After funding a Roth IRA for at least five years, your child can use the contributions themselves, rather than the earnings, to cover significant, unexpected expenses like college tuition or a down payment on a home.
Withdrawals, including earnings, made by your child for eligible higher education costs are not subject to early withdrawal penalties.
A 529 tax-deferred savings plan is the best place for parents to put money toward their children’s future K-12 or higher education costs.
A 529 plan, also called a qualified tuition plan, is a tax-advantaged savings account used to fund post-secondary education. The plan allows contributions regardless of your income level and accepts contributions from anyone, whether a regular paycheck deduction or a one-time gift from a loved one.
Withdrawals from a 529 plan that covers qualified higher education expenses are exempt from federal income tax on capital gains. Funds withdrawn from the plan for purposes other than higher education will be subjected to federal, state, and income taxes and a 10% federal tax penalty on earnings.
Although stocks are fantastic investments, you should avoid putting all your eggs in one basket. Mutual funds are pools of capital typically invested in securities like stocks, bonds, or a mix of the two by several different investors. When investing in a mutual fund, you’re effectively investing in the fund’s entire stock portfolio, which could contain dozens or even hundreds of individual stocks.
As a result, you can spread your money out among many different investments and lower your overall risk profile, giving you the option to diversify your portfolio.
The UTMA (Uniform Transfer to Minors Act) and the UGMA (Uniform Gift to Minors Act) are two custodial trust accounts. Parents or other relatives can open accounts for minors, who will serve as custodians until the child reaches legal majority. Depending on the state, the child can take over the account anywhere between the ages of 18 and 25.
The custodian can invest the money they deposit into the account in various financial vehicles such as stocks, bonds, or mutual funds. In addition to the account holder, other family members may make deposits.
You can use the money in the account for your child’s education or anything else that can benefit them. The heir can use the funds for whatever they see fit, be it a down payment on a house, tuition at a prestigious university, or a brand-new car.
Exchange-traded funds (ETFs) are another option to consider when investing in children.
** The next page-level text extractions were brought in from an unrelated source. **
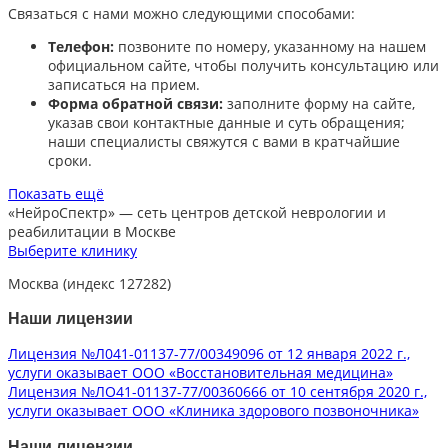
Связаться с нами можно следующими способами:​
Телефон:
позвоните по номеру, указанному на нашем
официальном сайте, чтобы получить консультацию или
записаться на прием.​
Форма обратной связи:
заполните форму на сайте,
указав свои контактные данные и суть обращения;
наши специалисты свяжутся с вами в кратчайшие
сроки.​
Показать ещё
«НейроСпектр»
— сеть центров детской неврологии и
реабилитации в Москве
Выберите клинику
Москва (индекс 127282)
Наши лицензии
Лицензия №Л041-01137-77/00349096 от 12 января 2022 г.,
услуги оказывает ООО «Восстановительная медицина»
Лицензия №ЛО41-01137-77/00360666 от 10 сентября 2020 г.,
услуги оказывает ООО «Клиника здорового позвоночника»
Наши лицензии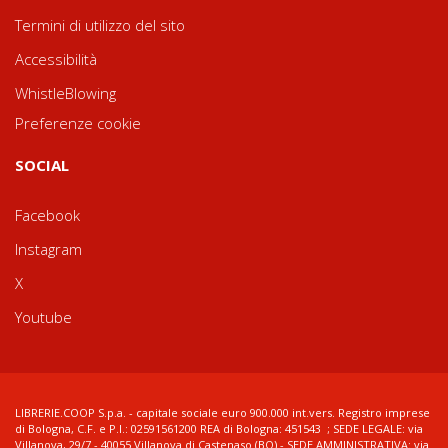
Termini di utilizzo del sito
Accessibilità
WhistleBlowing
Preferenze cookie
SOCIAL
Facebook
Instagram
X
Youtube
LIBRERIE.COOP S.p.a. - capitale sociale euro 900.000 int.vers. Registro imprese
di Bologna, C.F. e P.I.: 02591561200 REA di Bologna: 451543 ; SEDE LEGALE: via
Villanova, 29/7 - 40055 Villanova di Castenaso (BO) - SEDE AMMINISTRATIVA: via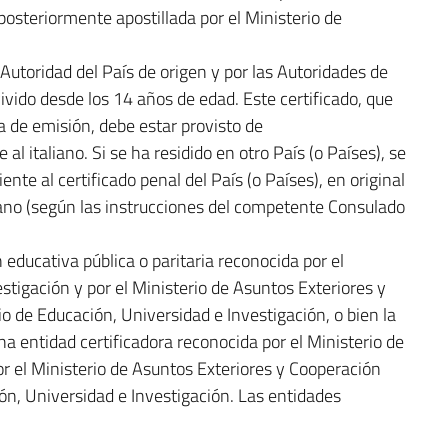
 posteriormente apostillada por el Ministerio de
a Autoridad del País de origen y por las Autoridades de
vivido desde los 14 años de edad. Este certificado, que
a de emisión, debe estar provisto de
al italiano. Si se ha residido en otro País (o Países), se
te al certificado penal del País (o Países), en original
liano (según las instrucciones del competente Consulado
n educativa pública o paritaria reconocida por el
stigación y por el Ministerio de Asuntos Exteriores y
io de Educación, Universidad e Investigación, o bien la
na entidad certificadora reconocida por el Ministerio de
or el Ministerio de Asuntos Exteriores y Cooperación
ión, Universidad e Investigación. Las entidades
Similar to mutual funds, ETFs invest in various assets like stocks, bonds, and other securities. However, due to their many advantages over conventional funds, ETFs have seen massive growth in popularity over the past couple of decades.
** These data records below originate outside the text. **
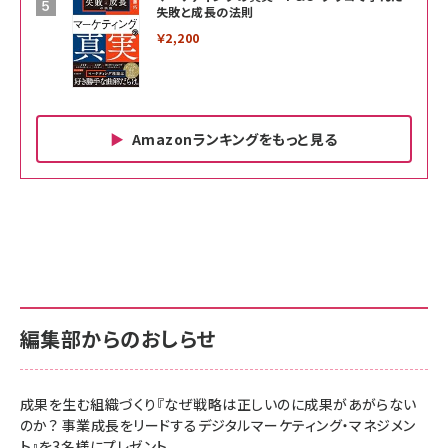
失敗と成長の法則
￥2,200
Amazonランキングをもっと見る
Amazon ビジネス・経済関連書籍 の売れ筋ランキン
Amazon 家電＆カメラ の売れ筋ランキング
Amazon パソコン・周辺機器 の売れ筋ランキング
グ
更新日時：2026/06/26 19:00
更新日時：2026/06/26 19:00
更新日時：2026/06/26 19:00
anan(アンアン)2026/07/01号 No.2501[魅せる
KIOXIA(キオクシア) 旧東芝メモリ microSD
KIOXIA(キオクシア) 旧東芝メモリ microSD
カラダ2026／宮舘涼太]
128GB UHS-I Class10 (最大読出速度
128GB UHS-I Class10 (最大読出速度
100MB/s) Nintendo Switch動作確認済 国内
100MB/s) Nintendo Switch動作確認済 国内
￥880
サポート正規品 メーカー保証5年 KLMEA128G
サポート正規品 メーカー保証5年 KLMEA128G
￥2,680
￥2,680
編集部からのおしらせ
anan(アンアン)2026/06/24号 No.2500増刊
スペシャルエディション[王道エンタメの矜持／
NIMASO ガラスフィルム iPhone 17 用 保護フィ
Amazon eギフトカード - Amazonロゴ - クラ
BTS]
ルム 強化ガラス 耐衝撃 高透過率 指紋防止 貼りや
シック
すい ガイド枠付き いPhone17 (6.3インチ) 対応
成果を生む組織づくり『なぜ戦略は正しいのに成果があがらない
￥1,100
￥5,000
2枚セット DSP25F1698
のか？ 事業成長をリードするデジタルマーケティング・マネジメン
￥1,599
ト』を3名様にプレゼント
Unlike other investments, ETFs do not settle once per day but rather trade throughout the day on the stock exchanges. That’s why people with brokerage accounts find them so appealing for making quick trades.
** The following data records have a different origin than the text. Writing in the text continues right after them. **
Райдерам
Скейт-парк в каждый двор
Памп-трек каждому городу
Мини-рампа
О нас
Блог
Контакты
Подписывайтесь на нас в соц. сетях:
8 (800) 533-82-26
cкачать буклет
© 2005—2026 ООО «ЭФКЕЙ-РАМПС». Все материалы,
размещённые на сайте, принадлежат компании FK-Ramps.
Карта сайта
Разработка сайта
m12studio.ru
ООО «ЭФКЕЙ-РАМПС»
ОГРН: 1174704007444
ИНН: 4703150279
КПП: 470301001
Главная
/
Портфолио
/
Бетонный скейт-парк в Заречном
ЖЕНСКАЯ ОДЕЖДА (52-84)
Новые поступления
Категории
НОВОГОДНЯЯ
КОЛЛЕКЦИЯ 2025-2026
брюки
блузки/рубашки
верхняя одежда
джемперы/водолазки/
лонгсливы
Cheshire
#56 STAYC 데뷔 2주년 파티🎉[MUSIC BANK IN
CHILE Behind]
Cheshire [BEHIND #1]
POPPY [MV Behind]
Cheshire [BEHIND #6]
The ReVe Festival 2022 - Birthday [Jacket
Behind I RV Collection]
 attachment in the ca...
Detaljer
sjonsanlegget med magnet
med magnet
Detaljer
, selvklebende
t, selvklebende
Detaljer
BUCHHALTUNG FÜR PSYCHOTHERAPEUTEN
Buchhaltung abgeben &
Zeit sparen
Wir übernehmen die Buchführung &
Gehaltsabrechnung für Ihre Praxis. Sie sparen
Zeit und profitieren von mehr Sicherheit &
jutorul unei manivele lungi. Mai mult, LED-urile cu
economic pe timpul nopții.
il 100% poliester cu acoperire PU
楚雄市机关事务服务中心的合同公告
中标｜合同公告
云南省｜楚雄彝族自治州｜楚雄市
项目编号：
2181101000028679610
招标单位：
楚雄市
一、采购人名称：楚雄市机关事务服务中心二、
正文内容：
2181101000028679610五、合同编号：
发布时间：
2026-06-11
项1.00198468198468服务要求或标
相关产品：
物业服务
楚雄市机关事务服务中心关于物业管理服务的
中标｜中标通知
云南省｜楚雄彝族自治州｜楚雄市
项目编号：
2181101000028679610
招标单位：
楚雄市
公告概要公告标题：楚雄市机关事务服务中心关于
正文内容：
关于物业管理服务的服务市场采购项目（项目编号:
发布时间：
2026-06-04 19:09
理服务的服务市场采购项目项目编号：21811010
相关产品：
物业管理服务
ETFs are typically much less expensive as most are index funds, whereas most mutual funds are actively managed. On the other hand, even actively managed ETFs can be cheaper than similar mutual funds.
Compared to mutual funds, which only provide a snapshot of their holdings every three months, exchange-traded funds (ETFs) allow investors to see their entire portfolio on any given day.
Helping your child to have a solid financial foundation is something that every parent wants, but making sure your child is financially responsible is also vital. Even a modest investment in a custodial IRA or 529 plan can set them on the path to financial success. These assets can help them get their footing, but they still have to learn to be financially responsible.
Therefore, financial education is as essential as investing in their future. Make sure you research and learn as much as possible about the best investment plans for kids before taking the next step. The research will help you understand what fits your needs best.